Deidre Butler, an associate professor in religion at Carleton University who specializes in Jewish studies and the other co-founder of NECA, pointed out that there may have been other reasons why the school was able to come to an agreement with the encampment.

“There are very few Jews on campus… an administration, maybe, may feel more comfortable making these kinds of concessions when there isn’t the pushback, when there isn’t a call to accountability from local faculty and local students. And those local faculty and local students may not feel safe to make that call to accountability,” she said.

Saleh said it was important for the encampment to be clear about what it was advocating for, which was severing ties to what it calls a genocide of the people in Gaza. It was not advocating for an attack on Jewish people. He knows that some people see the existence of their encampment as antisemitic, but believes that is an unfair claim.

For chants of slogans like “death to Jews,” or “all Zionists are terrorists,” Saleh said “if an encampment is saying that, then I will understand the threats, the aspect of ‘we don’t feel safe.’”

That being said, the encampment did make use of the slogan “from the river to the sea, Palestine will be free,” the meaning and intention of which has been disputed for many years and which makes many Jewish people feel unsafe, said Butler.

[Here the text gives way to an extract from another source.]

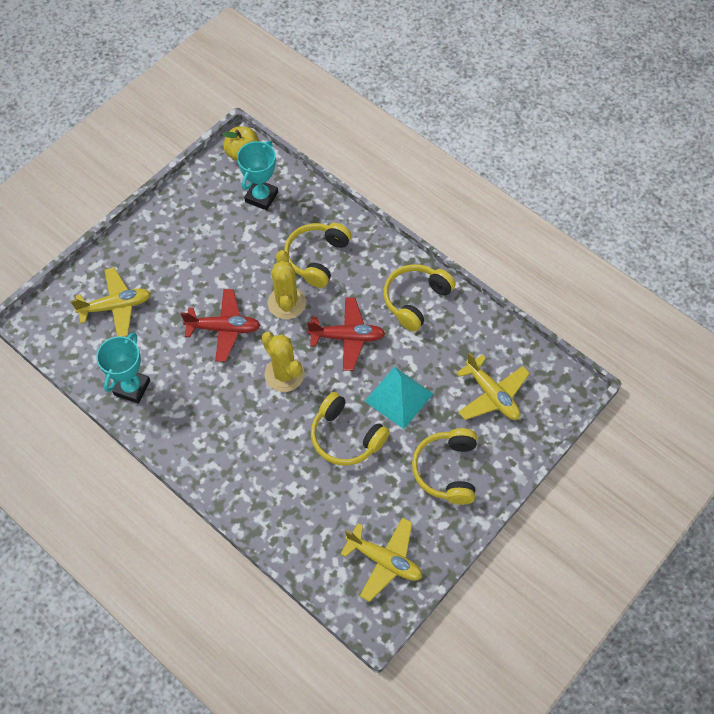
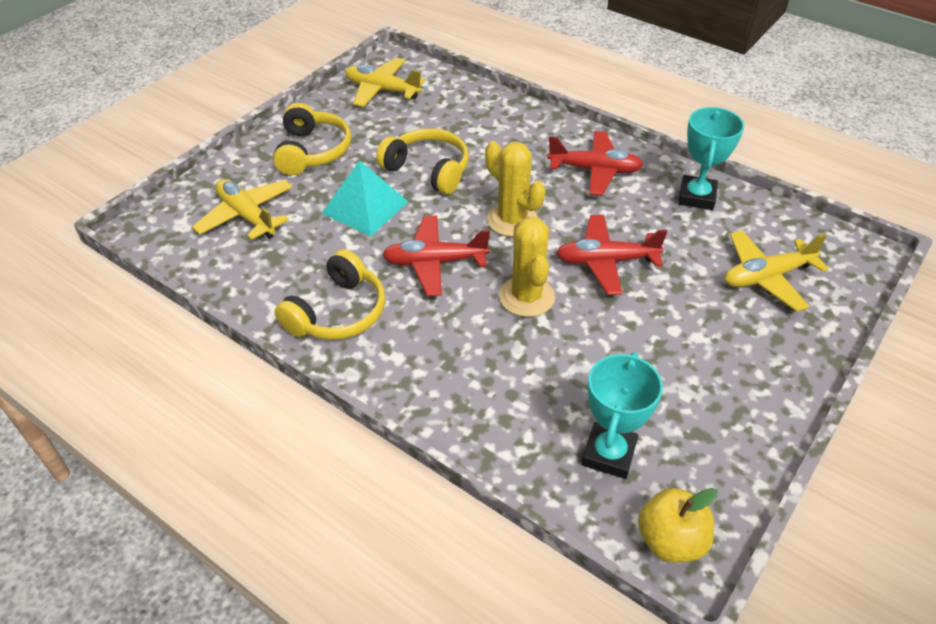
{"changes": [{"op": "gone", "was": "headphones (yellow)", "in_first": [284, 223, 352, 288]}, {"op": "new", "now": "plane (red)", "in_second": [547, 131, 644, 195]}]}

Aside from agreeing to disclose funding and form an investment working group, the school made a number of other commitments, including implementing an admissions process to ensure Palestinian or other similarly displaced students can access education, as well as three funded undergraduate student scholarship opportunities for such students.

The school also agreed that it would protect all members of the school’s community who were involved in the encampment from “Ontario Tech academic and/or employment-based retaliation.”